** Work instructions **
Pick out each line of the items below in which the word "highest" appears, and copy those lines.

** Task material **
<<<<

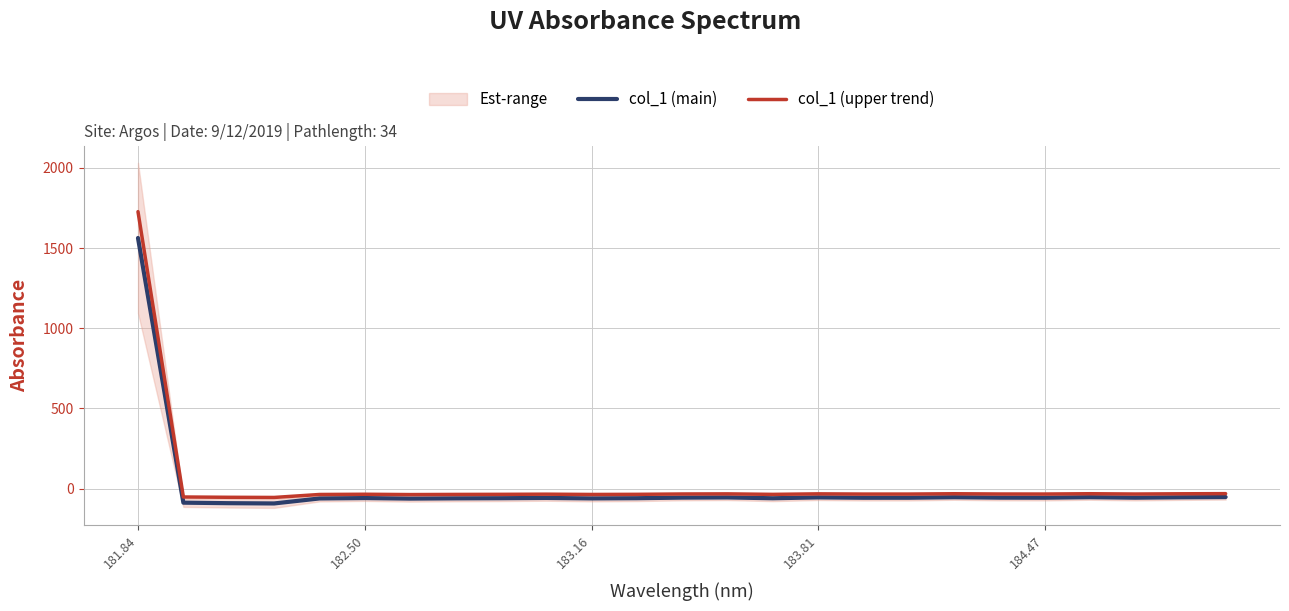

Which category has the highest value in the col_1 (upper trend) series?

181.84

>>>>
<<<<

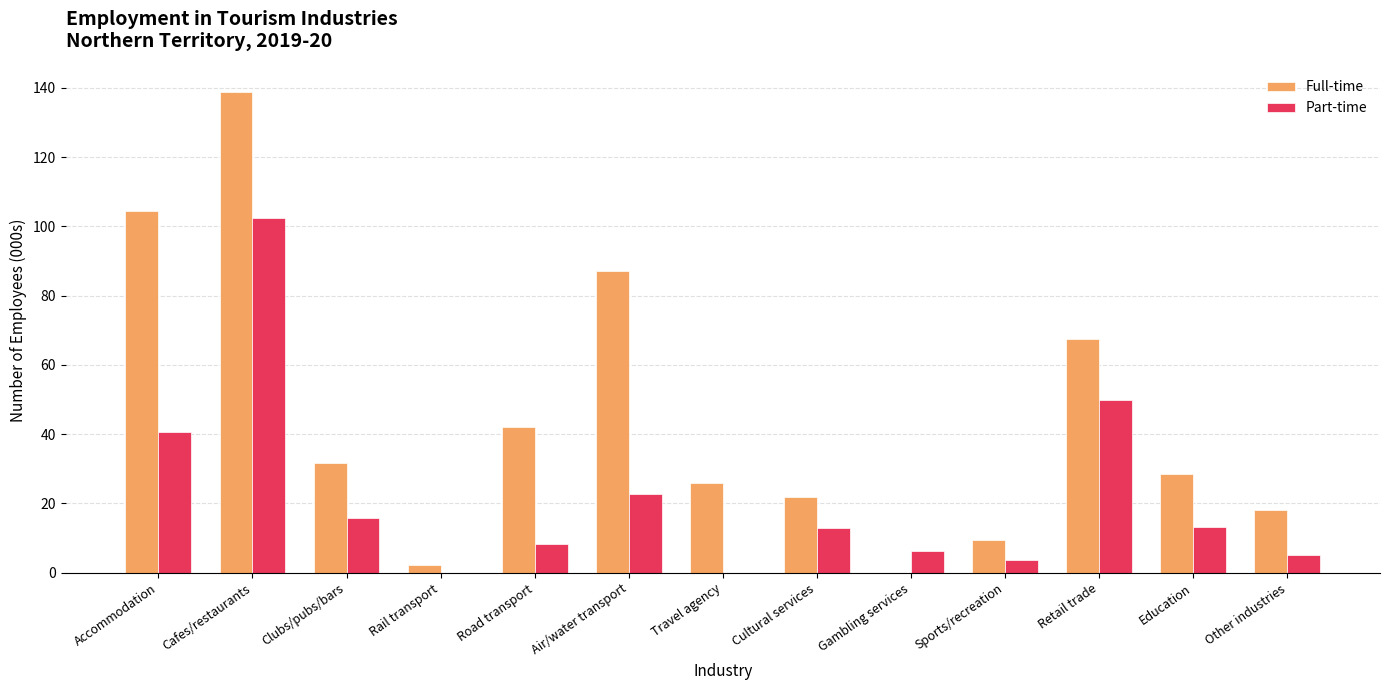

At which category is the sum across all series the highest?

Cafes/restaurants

>>>>
<<<<

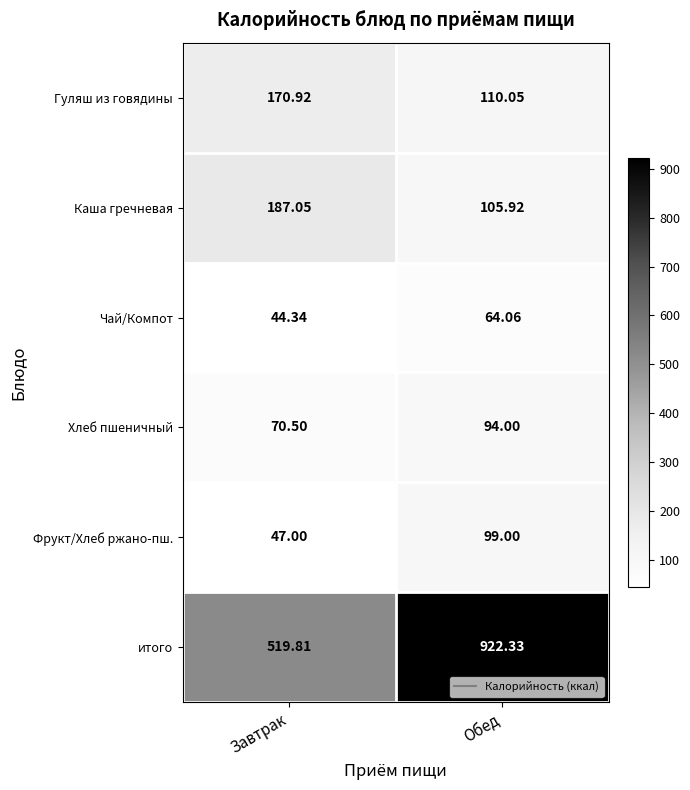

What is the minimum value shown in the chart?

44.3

>>>>

** Your response **
Which category has the highest value in the col_1 (upper trend) series?
At which category is the sum across all series the highest?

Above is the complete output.